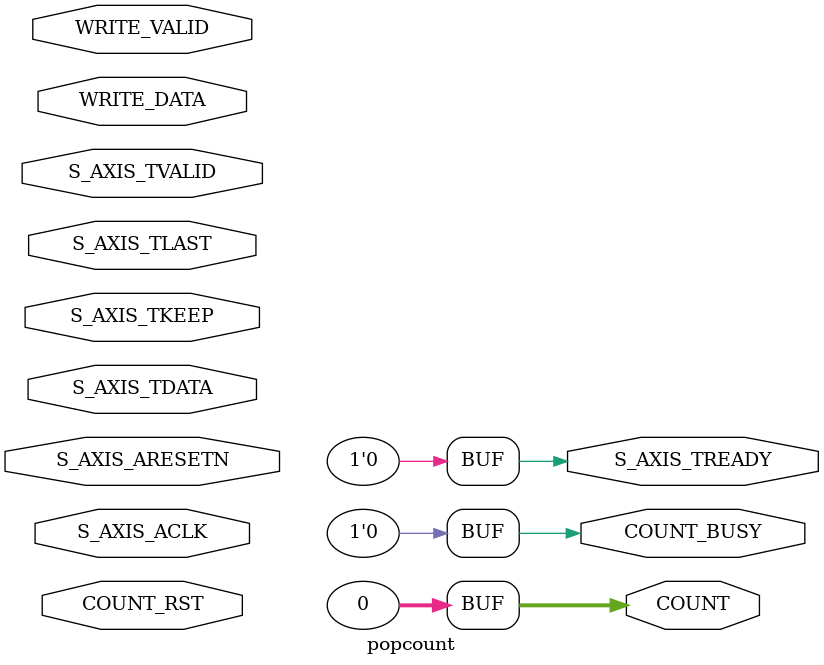
<source format=sv>
`timescale 1ns / 1ps


module popcount(

        //AXI4-Stream SIGNALS
        input               S_AXIS_ACLK,
        input               S_AXIS_ARESETN,
		input [31:0]        S_AXIS_TDATA,
        input [3:0]         S_AXIS_TKEEP,
        input               S_AXIS_TLAST, //TLAST represents end of DMA transfer
        input               S_AXIS_TVALID,
        output              S_AXIS_TREADY,

        //MMIO Inputs
        input [31:0]        WRITE_DATA,
        input               WRITE_VALID,
        
        // Count signals
        output reg [31:0]   COUNT,
        input               COUNT_RST,
        output reg          COUNT_BUSY //busy = 1 when counting is happening, busy=0 at idle 
        
    );
   
    assign S_AXIS_TREADY = 1'h0;
   
    // update me!
    assign COUNT = 32'h0;
    assign COUNT_BUSY = 1'h0;

endmodule

</source>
----
Whenever a line of the entries contains the string "output", copy that line.

        output              S_AXIS_TREADY,
        output reg [31:0]   COUNT,
        output reg          COUNT_BUSY //busy = 1 when counting is happening, busy=0 at idle 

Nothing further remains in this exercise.